Exercise 1:
Write out the records word for word, from the line containing "Question: Which of" through the line containing "The plaid shirt at center is", and leave the pictures out.

To give the reader an idea of the complexity of the system being analyzed, the closed concurrent system composed of the HBM code, its wrapper and the code for the DLN is implemented by several hundred non-commentary source lines (NCSL) of C code. Although the size of this application is very small compared to the total size of all the software needed to control a telephone switch (typically millions of lines of code), it is nevertheless far too complex to be thoroughly and reliably analyzed by manual code inspection (as will become clear in the next section).

Various versions of the environment were also used to test properties of the HBM under specific constraints. For instance, counters can be used to limit the number of late/lost messages. By progressively increasing the maximum value of such counters, VeriSoft can be used to show properties such that "at least b late messages are necessary to force the HBM to trigger resource suspension". Properties that were checked are presented in the next section.

# 5 Results of Analysis

The starting point of our analysis was a document summarizing the findings of a team of developers who undertook a previous reverse-engineering effort to better understand the HBM software. The document consists of English descriptions, illustrative scenarios, and state machine tables formally specified by hand. In the course of our analysis, we verified and extended some properties given in the document, disproved other properties given in the document, and identified some quite unexpected behaviors of the software.

The properties considered in our analysis are summarized in Figure 6. The assumptions on the DLN and the transmission medium specified earlier are implicit in the properties given in Figure 6 and throughout the following discussion. Figure 6 uses the definitions from the previous section. We note that  $a_1, a_2, b$  are small integer constants such that  $a_2 < a_1 < 20$ , b < 10, and c < 10. (We cannot reveal the actual values of these constants because of

proprietary considerations.)

To analyze these properties using VeriSoft, we modified the HBM code so that an assertion is violated if and only if resource suspension is triggered. Namely, we added a "VS\_assert(0)" statement to the (unique) point in the HBM code where resource suspension can be triggered. We then modified the environment from the "Getting Started" section in accordance with the property under analysis, and used VeriSoft to automatically search for scenarios in which the assertion is violated.

Properties 1 and 2 were described in some detail in the document, and hence were the starting point of our analysis. To verify Property 1, we implemented an environment that did not re-send any messages back to the HBM. We then used VeriSoft to automatically analyze the closed system. Since these environment implementations did not contain any nondeterminism, there was a unique minimal scenario demonstrating each property. It was then easy to show that resource suspension is indeed triggered for the first time after  $a_1$  intervals. The verification of Property 2 was analogous.

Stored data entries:
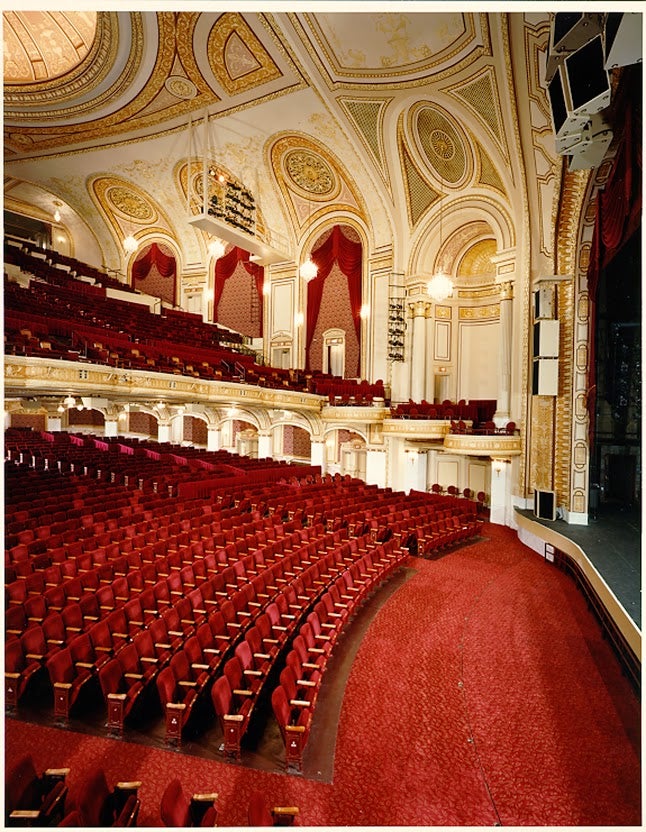
Find the location of a particular element. chandalers is located at coordinates (441, 275), (313, 268), (207, 245), (121, 238), (56, 214).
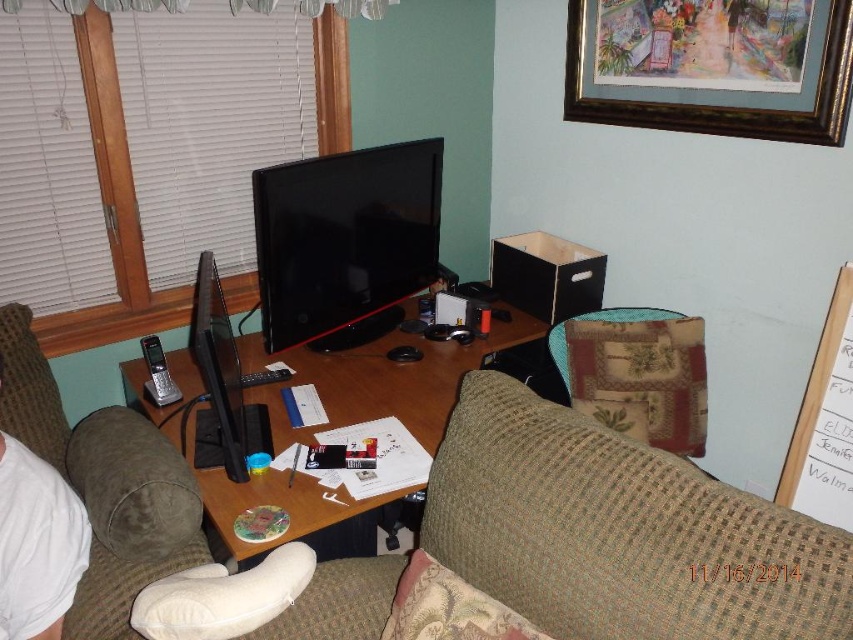
You are standing in the home office and want to pick up an item from the desk. The first item is located at point (x=732, y=621) and the second item is at point (x=392, y=243). Which item will you reach first if you move directly towards them?

The item at point (x=732, y=621) will be reached first because it is closer to you than the item at point (x=392, y=243).

Looking at this image, you are trying to decide whether to place a new rectangular box on the green fabric swivel chair at center or the black glossy computer desk at center. Based on their shapes, which object is more likely to provide a stable surface for the box?

The black glossy computer desk at center is more likely to provide a stable surface for the box because it is wider than the green fabric swivel chair at center.

You are a delivery person trying to place a large package that requires 18 inches of space between the green fabric swivel chair at center and the black glossy computer desk at center. Can you fit it there?

The distance between the green fabric swivel chair at center and the black glossy computer desk at center is 17.78 inches, which is slightly less than the required 18 inches. Therefore, the package cannot be placed there due to insufficient space.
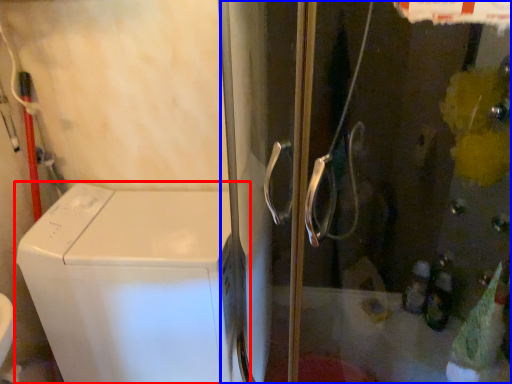
Question: Which of the following is the farthest to the observer, home appliance (highlighted by a red box) or screen door (highlighted by a blue box)?

Choices:
 (A) home appliance
 (B) screen door

Answer: (A)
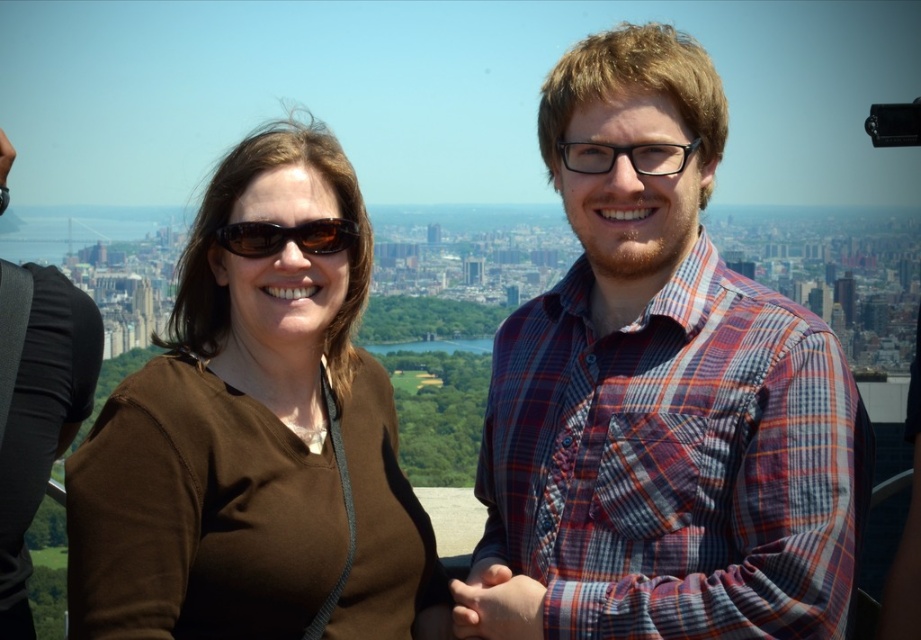
In the scene shown: You are a photographer trying to determine the order of the subjects in the photo. Which subject is positioned to the right of the other? The options are the plaid shirt at center and the brown matte shirt at center.

The plaid shirt at center is positioned on the right side of the brown matte shirt at center.

You are a photographer trying to capture a closeup shot of the plaid shirt at center and the matte brown sunglasses at center. Since you want both items to appear equally prominent in the photo, which object should you zoom in on more?

The plaid shirt at center has a larger size compared to matte brown sunglasses at center, so you should zoom in more on the matte brown sunglasses at center to make them appear larger and balance their prominence with the plaid shirt at center.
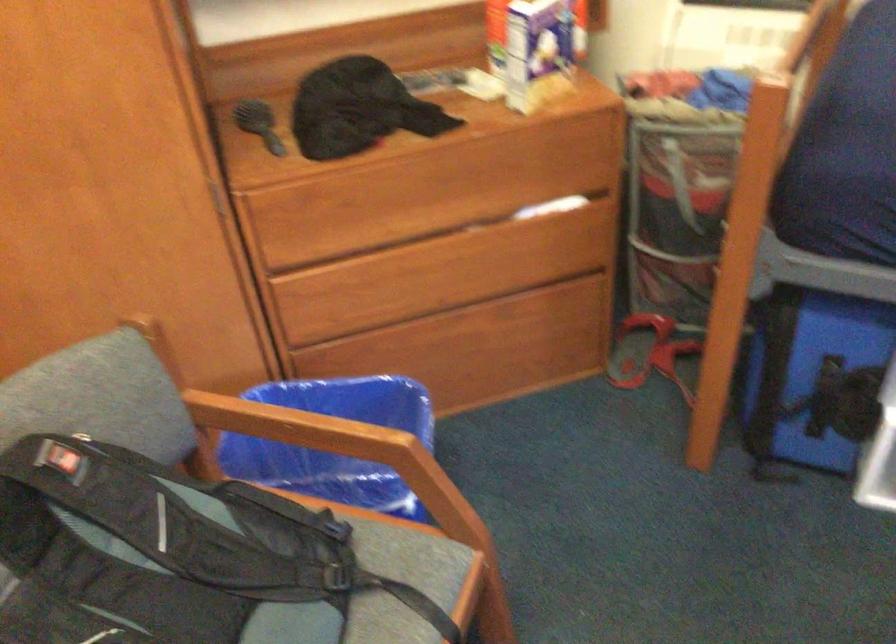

Exercise 2:
Reproduce word for word the stretch of the passage on the HBM software analysis from "proprietary considerations.)" through "assertion is violated.".

Result 1:
Question: Which of the following is the farthest to the observer, home appliance (highlighted by a red box) or screen door (highlighted by a blue box)?

Choices:
 (A) home appliance
 (B) screen door

Answer: (A)
In the scene shown: You are a photographer trying to determine the order of the subjects in the photo. Which subject is positioned to the right of the other? The options are the plaid shirt at center and the brown matte shirt at center.

The plaid shirt at center is positioned on the right side of the brown matte shirt at center.

Result 2:
proprietary considerations.)

To analyze these properties using VeriSoft, we modified the HBM code so that an assertion is violated if and only if resource suspension is triggered. Namely, we added a "VS\_assert(0)" statement to the (unique) point in the HBM code where resource suspension can be triggered. We then modified the environment from the "Getting Started" section in accordance with the property under analysis, and used VeriSoft to automatically search for scenarios in which the assertion is violated.